We have set out below, in a table format, a description of all the ways we plan to use your personal data, and which of the legal bases we rely on to do so. We have also identified what our legitimate interests are where appropriate.

Note that we may process your personal data for more than one lawful ground depending on the specific purpose for which we are using your data. Please contact us if you need details about the specific legal grounds, we are relying on to process your personal data where more than one ground has been set out in the table below: 

1.3 Duration of the processing

We will only retain your personal data for as long as reasonably necessary to fulfil the purposes we collected it for, including for the purposes of satisfying any legal, regulatory, tax, accounting or reporting requirements. We may retain your personal data for a longer period in the event of a complaint or if we reasonably believe there is a prospect of litigation in respect to our relationship with you.

To determine the appropriate retention period for personal data, we consider the amount, nature and sensitivity of the personal data, the potential risk of harm from unauthorised use or disclosure of your personal data, the purposes for which we process your personal data and whether we can achieve those purposes through other means, and the applicable legal, regulatory, tax, accounting, or other requirements.

In some circumstances you can ask us to delete your data: see your legal rights below for further information.

In some circumstances we will anonymise your personal data (so that it can no longer be associated with you) for research or statistical purposes, in which case we may use this information indefinitely without further notice to you. 

1.4 Types of personal data

Personal data, or personal information, means any information about an individual from which that person can be identified.
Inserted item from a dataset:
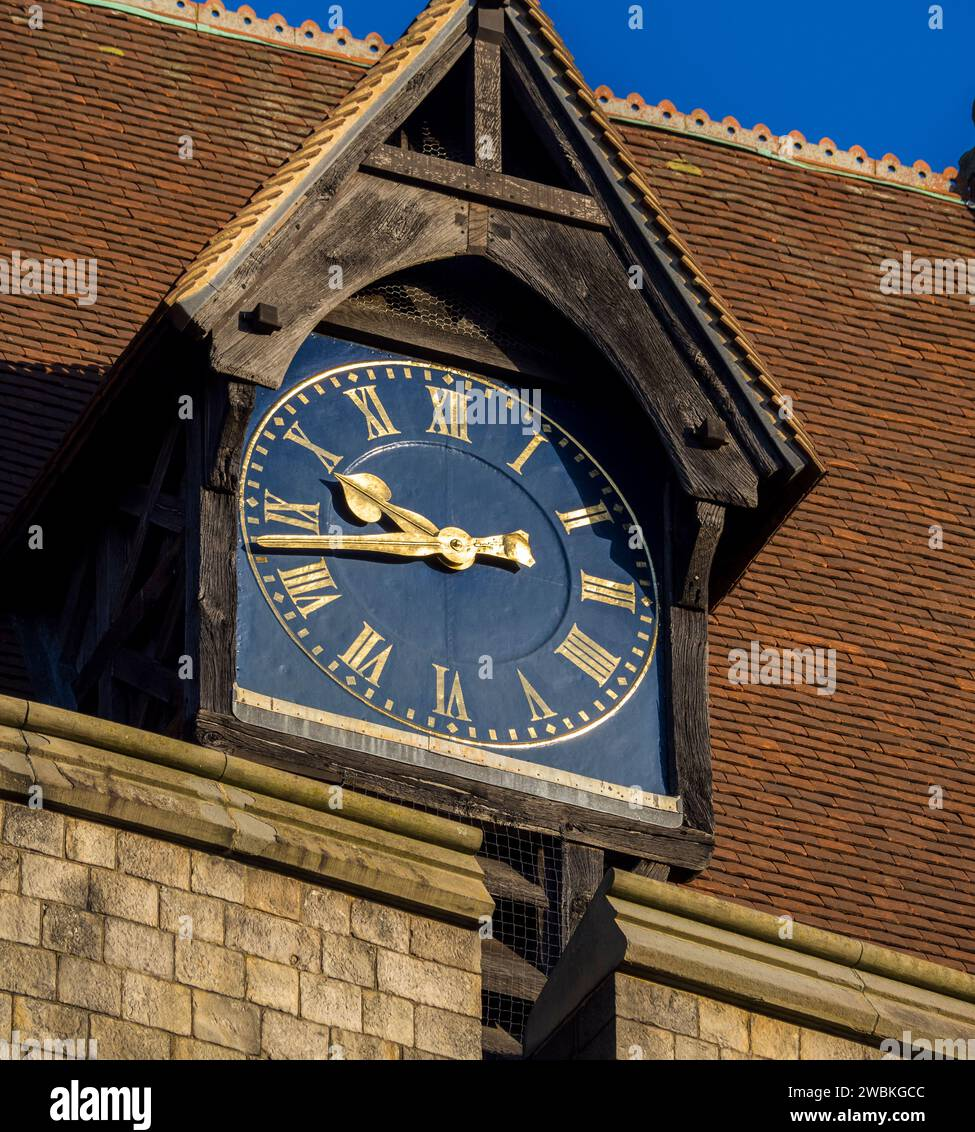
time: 9:43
It does not include data where the identity has been removed (anonymous data).

We may collect, use, store and transfer different kinds of personal data about you which we have grouped together as follows:

  • Identity Data includes first name, last name, username, or similar identifier.

  • Contact Data includes billing address, delivery address, email address and telephone numbers.
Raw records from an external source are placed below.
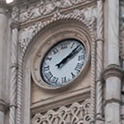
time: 2:09
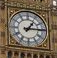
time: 1:14
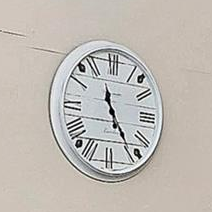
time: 11:24
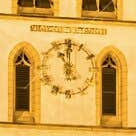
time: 11:00
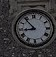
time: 8:53
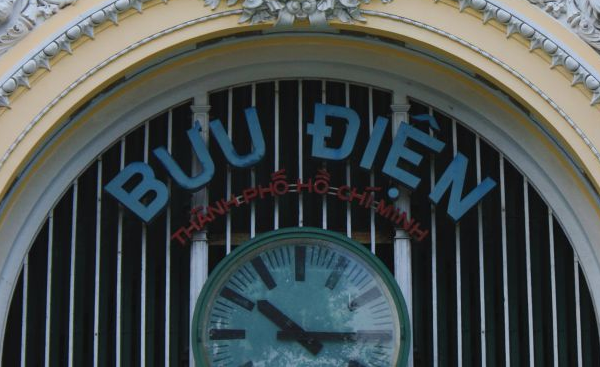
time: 10:15
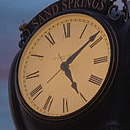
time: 5:08
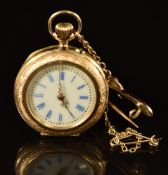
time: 4:59
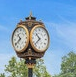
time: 10:37
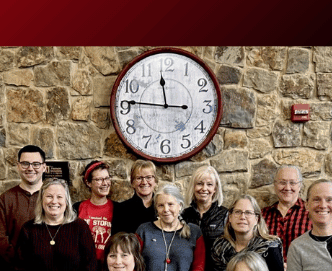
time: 11:46
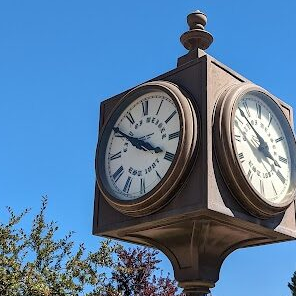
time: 3:50
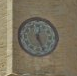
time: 12:26
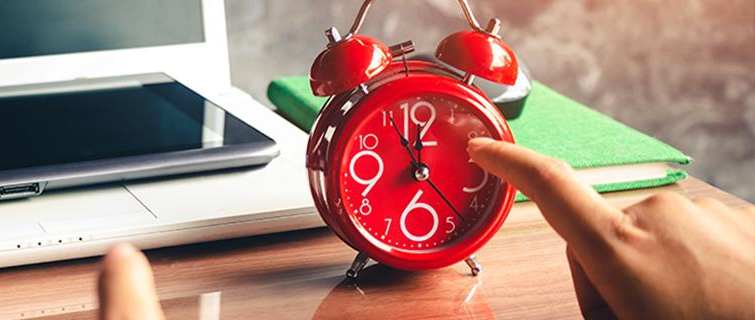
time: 11:55
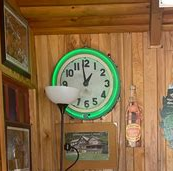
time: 12:58
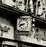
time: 8:40
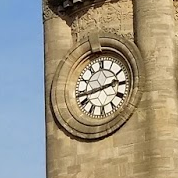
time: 2:43
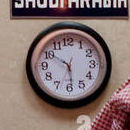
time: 5:50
  • Financial Data includes bank account and payment card details.

  • Transaction Data includes details about payments to and from you and other details of services you have purchased from us.

  • Technical Data includes internet protocol (IP) address, your login data, browser type and version, time zone setting and location, browser plug-in types and versions, operating system and platform, and other technology on the devices you use to access this website. 

  • Usage Data includes information about how you use our website and services. 

  • Marketing and Communications Data includes your preferences in receiving marketing from us and our third parties and your communication preferences.

We also collect, use, and share Aggregated Data such as statistical or demographic data for any purpose. Aggregated Data could be derived from your personal data but is not considered personal data in law as this data will not directly or indirectly reveal your identity. For example, we may aggregate your Usage Data to calculate the percentage of users accessing a specific website feature. However, if we combine or connect Aggregated Data with your personal data so that it can directly or indirectly identify you, we treat the combined data as personal data which will be used in accordance with this privacy policy.

We do not collect any Special Categories of Personal Data about you (this includes details about your race or ethnicity, religious or philosophical beliefs, sex life, sexual orientation, political opinions, trade union membership, information about your health, and genetic and biometric data). Nor do we collect any information about criminal convictions and offences.

If you fail to provide personal data:

Where we need to collect personal data by law, or under the terms of a contract we have with you, and you fail to provide that data when requested, we may not be able to perform the contract we have or are trying to enter into with you (for example, to provide you with goods or services). In this case, we may have to cancel a product or service you have with us, but we will notify you if this is the case at the time.